"As soon as it can be got ready, for I am anxious to get on my way."
In ten more minutes he was in the saddle. In accordance with Mr. Ellerslie's promise, a serving-man on horseback was in readiness to show him the way as far as the Whinbarrow road. He did not part from Mrs. Dobson without asking her to convey to her master his warmest thanks for the hospitality which had been extended to him; nor did he forget to press a guinea into her palm, reluctant though she was to take it.
As he turned away from the house he gave it a long backward look. It was a two-storied domicile, plain to the verge of ugliness, built of roughly-hewn blocks of the dark gray stone of the country. Its walls were of great thickness, and it was roofed with huge slabs of slate, well fitted to withstand the fierce gales which assailed it during the winter months. It stood alone in the centre of a great plateau of stony, desolate moorland, which spread away on every side till it was lost in the distance. No other homestead or sign of man's occupancy or vicinage was anywhere visible. A narrow rutted lane, originally, no doubt, nothing more than a sheep track, passed close by it, seemingly coming from nowhere and leading to nowhere. Frank Nevill shuddered as he looked. What must it be like, he asked himself, to live there in winter? What man in his proper senses would think of building a house on such a spot? And yet Mr. Cope-Ellerslie seemed well satisfied to live there!
After traversing the lane for a matter of three or four miles, Frank and his conductor emerged on one of the great highways running due north and south. Crossing this, they found themselves after a little while in a tangle of country roads, among which a stranger would infallibly have lost himself. Frank's guide, however, evidently knew every foot of the way, and at the end of a couple of hours, at a point where the cross-road they had been traversing debouched into one much wider, he pulled up his horse and said: "This is the Whinbarrow road, sir; six miles straight ahead will bring you to Dunthale Prior. Do you wish me to go any further with you, sir?"
They were almost the first words the man had spoken, and Frank, as in honor bound, had refrained from putting any questions to him.
He now dismissed him with thanks and a little present for himself. Twenty minutes later he drew rein and dismounted at the first toll-bar, at which place it had been arranged that John Dyce should await his arrival.
And there honest John was, and a glad man was he to set eyes again on his young mistress. Never before had he passed so wretched a night. Fear and anxiety had rendered him half crazy, and had put all thought of sleep out of his head.
As already stated, the keeper of the toll-bar was a cousin of John Dyce; and Mrs. Nixon, his wife, now proceeded to show "Mr. Nevill" into a neat little bedroom. It was the last time that young gentleman was seen by mortal eye. At the end of half-an-hour Miss Baynard--stately and gracious, but with a defiant sparkle in her eye which seemed to say, "Challenge me who dare!"--issued from the chamber and made her way downstairs.
Miss Baynard reached Dene House on the stroke of noon, where she was warmly welcomed by Mr. Delafosse and his wife. The old bibliophile proved to be quite willing to exchange his gold stater of Epaticcus for the rare MS. on vellum which Nell had brought with her. Although genuinely grieved to receive such a bad account of his old friend, he could not help reminding himself that there were several rarities in Cortelyon's collection the possession of which he had long envied him. Well, we must all die some time, and as his friend's collection would be sure to come to the hammer, there would at length be a possibility of his becoming the owner of such articles as he especially coveted.

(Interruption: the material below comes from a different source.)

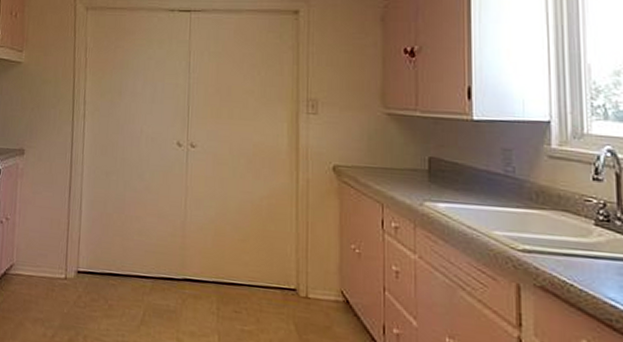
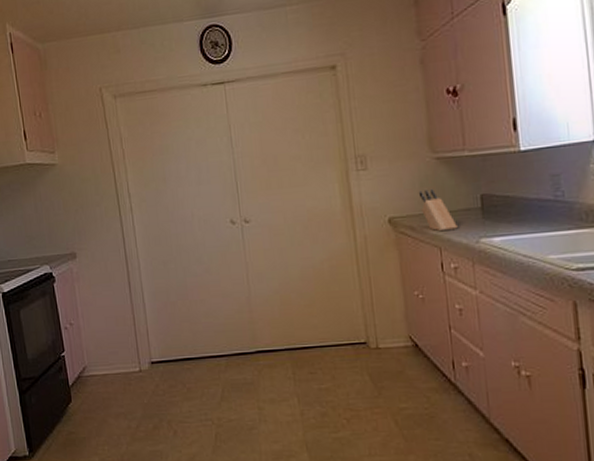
knife block: none [366,142,402,188] -> present [418,188,458,232]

All the more would they be valued by him for having been the property of a man he so highly esteemed.
After joining the Dene House family over their three o'clock dinner, Miss Baynard set out on her return, and, there being nothing this time to detain her on the road, Stanbrook was reached by dusk. As she rode up the avenue she glanced anxiously at the windows. Had the Squire been dead the blinds would have been drawn down. But there was no change in the usual aspect of the house, and it was with a relieved heart that she dismounted.